Este es un video de Yokoi Kenji, famoso conferencista colombo-japonés quien en esta oportunidad nos habla de una forma muy particular del valor de la vida y la muerte. «Respira», como decidió titular este video, es un recurso excelente para hablar de nuestra fortaleza espiritual, de nuestra valentía para afrontar los retos de la vida y del innato deseo que tenemos todos por sobrevivir.

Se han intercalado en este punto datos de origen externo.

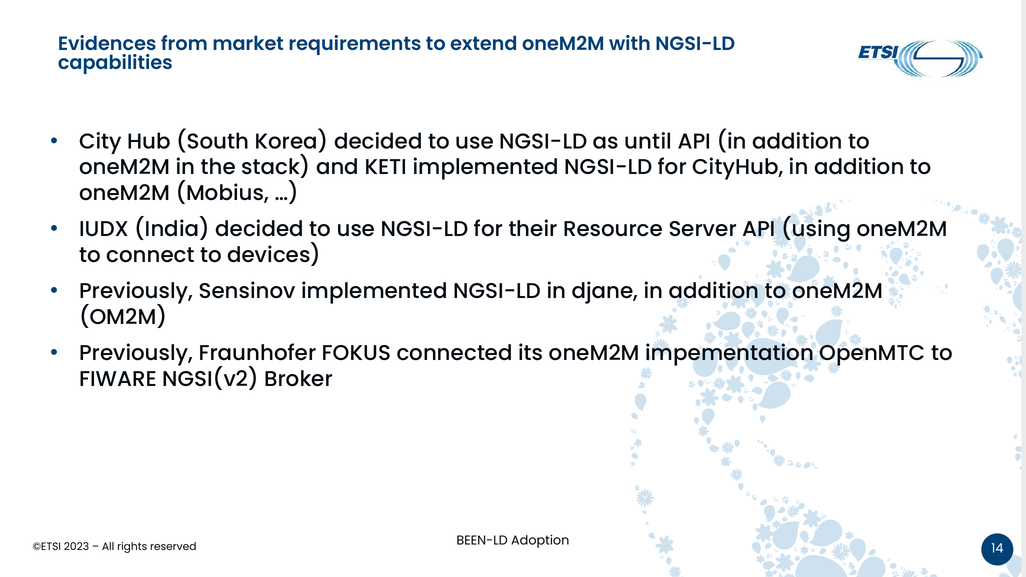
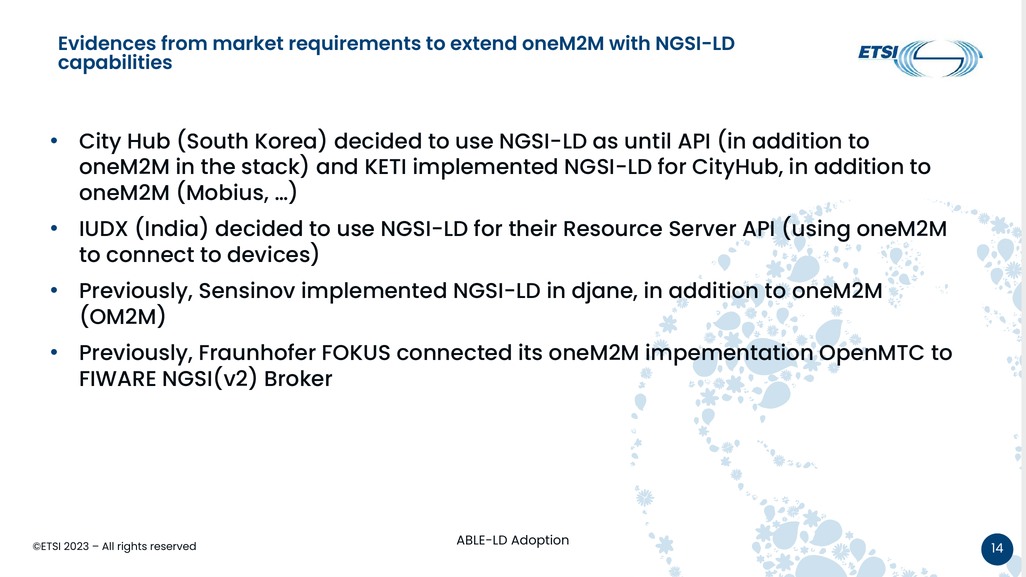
BEEN-LD: BEEN-LD -> ABLE-LD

Cuando la vida se hace gris, cuando los problemas parecen superarlo todo, cuando el dolor parece insoportable, cuando sentimos que hasta Dios se ha olvidado de nosotros o que simplemente ya no hay razones suficientes para vivir, esta reflexión cae como anillo al dedo.



¿Morir?… hoy no

Estoy segura que todos hemos sentido alguna vez que ya no podemos más. Con los problemas en el hogar, con la familia hecha trizas, con las amistades rotas, con las heridas cada vez más profundas en la relación de pareja, con los hijos metidos en líos, con las deudas, la depresión, o el agotamiento físico y espiritual.



Los ejemplos de situaciones cotidianas que menciona Kenji me refrescan el alma. Son las cosas del día a día las que construyen nuestra vida, las oportunidades y los triunfos, las alegrías y las tristezas. Estar destruido por dentro y sacar fuerzas de donde ya no las hay para ir a trabajar, para llevar a los niños al colegio o para ir a estudiar, es renunciar a la muerte. Significa levantarnos una vez más para seguir, seguir viviendo, seguir luchando.

La muerte asimilada como la mejor salida

La vida nos tritura, es salvaje y voraz. Y en ocasiones nosotros mismos tomamos las desiciones equivocadas, las más estúpidas. Las que finalmente nos llevan a pensar que la muerte podría significar lo mejor, un descanso para nosotros mismos y para los demás. «Así no Kenji, respira, así no», esa voz que menciona Yokoi es la misma voz de Dios, que nos susurra al oído «hoy no vas a morir, respira y sigue adelante».

Sucede que en la oración y en esos ratos en que podemos meditar a solas, Dios nos habla. Lloramos con desazón e incluso con rabia, gritamos o maldecimos, se nos cruzan los peores pensamientos por la cabeza. Pero luego viene el silencio, la paz, ya no queda nada, más que limpiarnos las lagrimas, dejar de quejarnos y pararnos para volver a intentarlo.

Respira, porque hoy no es el día en que todo acabará para ti

Hoy no es el día en que los problemas acabaran con tu vida. No, no será hoy el día en que el dolor te arrebate todo lo bueno que has construido. Hoy la muerte no se llevará tus sueños, tus anhelos o tus deseos de seguir adelante. Recuerda que las crisis son una oportunidad para fortalecernos en todos los sentidos. Tal vez no veamos ni una pizca de positivismo en lo que nos está sucediendo, pero recuerda que todo pasa y un día podrás volver la mirada atrás y decir, lo logré, fue difícil pero aquí estoy.